Task to complete ->
A word-for-word retyping of the listing below is required, with the pictures dropped.

Exercise inputs ->
....................
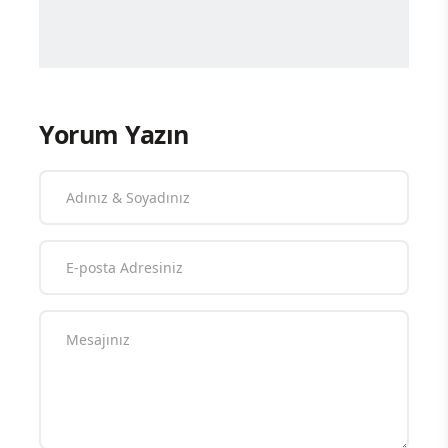
Yorum Yazın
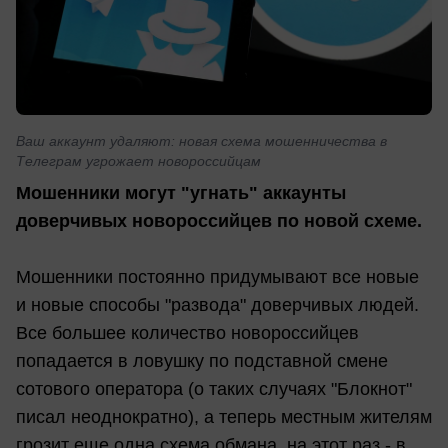
Ваш аккаунт удаляют: новая схема мошенничества в
Телеграм угрожает новороссийцам
Мошенники могут "угнать" аккаунты
доверчивых новороссийцев по новой схеме.
Мошенники постоянно придумывают все новые
и новые способы "развода" доверчивых людей.
Все большее количество новороссийцев
попадается в ловушку по подставной смене
сотового оператора (о таких случаях "Блокнот"
писал неоднократно), а теперь местным жителям
грозит еще одна схема обмана, на этот раз - в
....................
Your solution ->
Yorum Yazın
Ваш аккаунт удаляют: новая схема мошенничества в
Телеграм угрожает новороссийцам
Мошенники могут "угнать" аккаунты
доверчивых новороссийцев по новой схеме.
Мошенники постоянно придумывают все новые
и новые способы "развода" доверчивых людей.
Все большее количество новороссийцев
попадается в ловушку по подставной смене
сотового оператора (о таких случаях "Блокнот"
писал неоднократно), а теперь местным жителям
грозит еще одна схема обмана, на этот раз - в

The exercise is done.